Upon opening 2.pcap in Wireshark, we’ll notice a large quantity of DNS traffic right off the bat. Using Wireshark’s DNS statistics, we see that it’s mostly larger record types: TXT, MX, and CNAME.

DNS Statistics

The first few queries we see are for dnscat2.c2.challenges.bsidessf.net. Looking up dnscat2 we find that it’s a DNS tunneling protocol written by fellow BSidesSF CTF organizer @iagox86. The good news is that it’s well-documented: both the transport protocol and the command protocol.

Looking at the command protocol, we see that the file data is sent in one contiguous block, so if we can reconstruct the transport protocol, we can just carve out the zipfile we expect at the next layer.

To reconstruct the transport protocol, we must take each DNS response and decode it.
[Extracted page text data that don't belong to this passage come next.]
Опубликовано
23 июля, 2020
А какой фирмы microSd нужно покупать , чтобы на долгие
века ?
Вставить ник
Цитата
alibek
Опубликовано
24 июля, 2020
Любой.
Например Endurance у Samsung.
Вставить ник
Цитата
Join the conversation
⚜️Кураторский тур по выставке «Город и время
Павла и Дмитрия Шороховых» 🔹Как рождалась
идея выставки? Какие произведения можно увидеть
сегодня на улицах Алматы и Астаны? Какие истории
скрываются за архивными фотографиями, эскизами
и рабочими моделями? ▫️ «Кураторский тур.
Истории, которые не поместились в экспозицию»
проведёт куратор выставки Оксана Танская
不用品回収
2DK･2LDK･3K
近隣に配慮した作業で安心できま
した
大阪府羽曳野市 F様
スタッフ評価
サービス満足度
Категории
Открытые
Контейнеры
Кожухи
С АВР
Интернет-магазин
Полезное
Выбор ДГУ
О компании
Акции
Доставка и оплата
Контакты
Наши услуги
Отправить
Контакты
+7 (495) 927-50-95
Only 3 types of DNS records are being used: TXT, MX, and CNAME. For TXT records, the entire response will be hex-encoded data. For the MX and CNAME records, the response will be formatted like a valid DNS name by appending the domain of the C2 server, so it will be <hexstring>.c2.challenges.bsidessf.net. The hexstring may be split into multiple labels to fit the DNS limits on 63 bytes per label.
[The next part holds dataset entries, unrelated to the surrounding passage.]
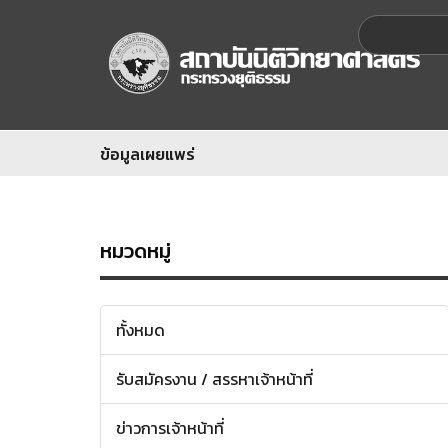
ข้อมูลเผยแพร่
หมวดหมู่
ทั้งหมด
รับสมัครงาน / สรรหาเจ้าหน้าที่
ข่าวการเจ้าหน้าที่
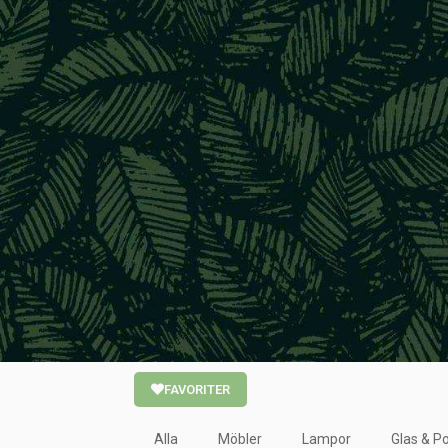
FAVORITER
Alla
Möbler
Lampor
Glas & Po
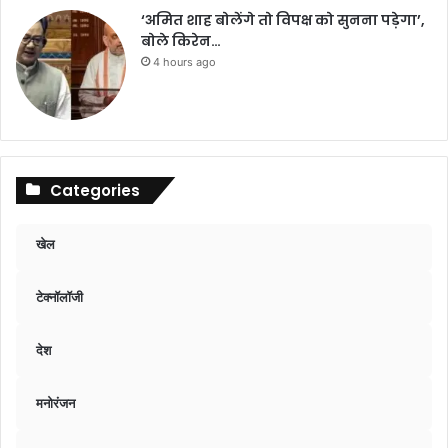
‘अमित शाह बोलेंगे तो विपक्ष को सुनना पड़ेगा’,
बोले किरेन…
4 hours ago
Categories
खेल
टेक्नॉलॉजी
देश
मनोरंजन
The simple way to handle all this is to delete . and .c2.challenges.bsidessf.net from all the responses, so we just have the hex data left. Then, in each response, it begins with the following:

  • 2 octets: packet_id
  • 1 octet: message_type
  • 2 octets: session_id
  • 2 octets: seq number
  • 2 octets: ack number

This is followed by the actual data. If packets were out of order, repeated, or dropped, we might need to deal with this, but I can work around it by just dropping the first 9 octets from each message. I once again turned to scapy to solve this problem:

1
2
3
4
5
6
7
8
9
10
11
12
13
14
15
16
17
18
19
20
21
22
def decode_bytes(b):
    return bytes.fromhex(b.replace(b'.c2.challenges.bsidessf.net.', b'').replace(b'.', b'').decode('ascii'))

def c2_pkt(pkt):
    if pkt.haslayer(scapy.DNSRR):
        if isinstance(pkt[scapy.DNSRR].rdata, list):
            return decode_bytes(b''.join(pkt[scapy.DNSRR].rdata))
        return decode_bytes(pkt[scapy.DNSRR].rdata)
    if pkt.haslayer(scapy.DNSRRMX):
        return decode_bytes(pkt[scapy.DNSRRMX].exchange)
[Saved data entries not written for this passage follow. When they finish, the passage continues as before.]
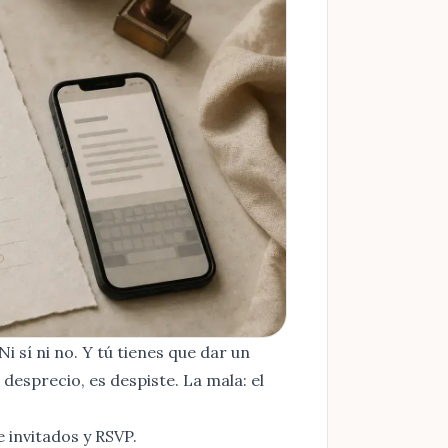
Ni sí ni no. Y tú tienes que dar un
 desprecio, es despiste. La mala: el
de invitados y RSVP
.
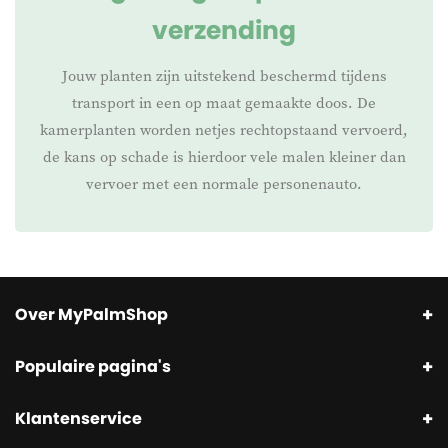
verzending
Jouw planten zijn uitstekend beschermd tijdens
transport in een op maat gemaakte doos. De
kamerplanten worden netjes rechtopstaand vervoerd,
de kans op schade is hierdoor vele malen kleiner dan
vervoer met een normale personenauto.
Over MyPalmShop
Populaire pagina's
Klantenservice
pcap = scapy.rdpcap('2.pcap')
pkts = [p for p in pcap
        if p.haslayer(scapy.UDP) and
            p.haslayer(scapy.DNS) and
            p[scapy.DNSQR].qname != b'dnscat2.c2.challenges.bsidessf.net.']
c2_data = [c2_pkt(p) for p in pkts]
c2_data = [p[9:] for p in c2_data if p is not None]
data_stream = b''.join(c2_data)
cut_data = data_stream[data_stream.index(b'PK\x03\x04'):]
open('1.zip', 'wb').write(cut_data)

This gets us 1.zip, which contains 1.pcap, as we expect. Getting close now!

Layer 1: Telnet

This should be the hardest layer by the tradition of Matryoshka. It turns out that I went a little easy here. If we load 1.pcap into Wireshark, we see a single telnet connection.

Telnet Session

There’s no obvious flag, and the login password appears to be thisisnottheflag, but there’s also a command to cat a bunch of data to a flag.txt file:

1
echo -e "\x43\x54\x46\x7b\x62\x61\x62\x79\x5f\x77\x69\x72\x65\x73\x68\x61\x72\x6b\x5f\x64\x6f\x6f\x5f\x64\x6f\x6f\x5f\x64\x6f\x6f\x5f\x62\x61\x62\x79\x5f\x77\x69\x72\x65\x73\x68\x61\x72\x6b\x7d" > flag.txt

If we run this command ourselves, we’re rewarded:

1
2
% echo -e "\x43\x54\x46\x7b\x62\x61\x62\x79\x5f\x77\x69\x72\x65\x73\x68\x61\x72\x6b\x5f\x64\x6f\x6f\x5f\x64\x6f\x6f\x5f\x64\x6f\x6f\x5f\x62\x61\x62\x79\x5f\x77\x69\x72\x65\x73\x68\x61\x72\x6b\x7d"
CTF{baby_wireshark_doo_doo_doo_baby_wireshark}

Conclusion

You can see the automated solution script and all the individual layers in our open-source challenge release. Hopefully you found this challenge fun, educational, and/or challenging. I promise no files were corrupt when they were transferred, it just turns out that not all protocols are so straightforward.